WHAT IS BEING ASKED. When you copy the entries, keep every word exactly as it is and drop the images.
== DATA EXTRACT ==
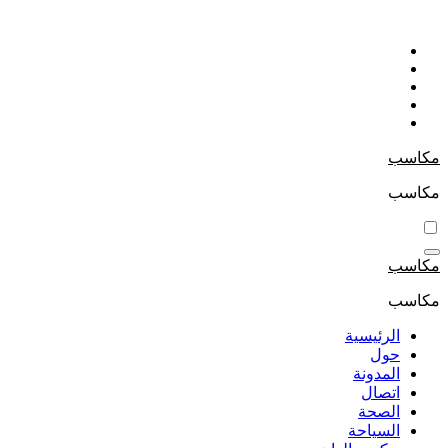
التجاوز
إلى
المحتوى
مكاسب
مكاسب
مكاسب
مكاسب
الرئيسية
حول
المدونة
اتصال
الصحة
السياحة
===
THE COMPLETED TASK.
التجاوز
إلى
المحتوى
مكاسب
مكاسب
مكاسب
مكاسب
الرئيسية
حول
المدونة
اتصال
الصحة
السياحة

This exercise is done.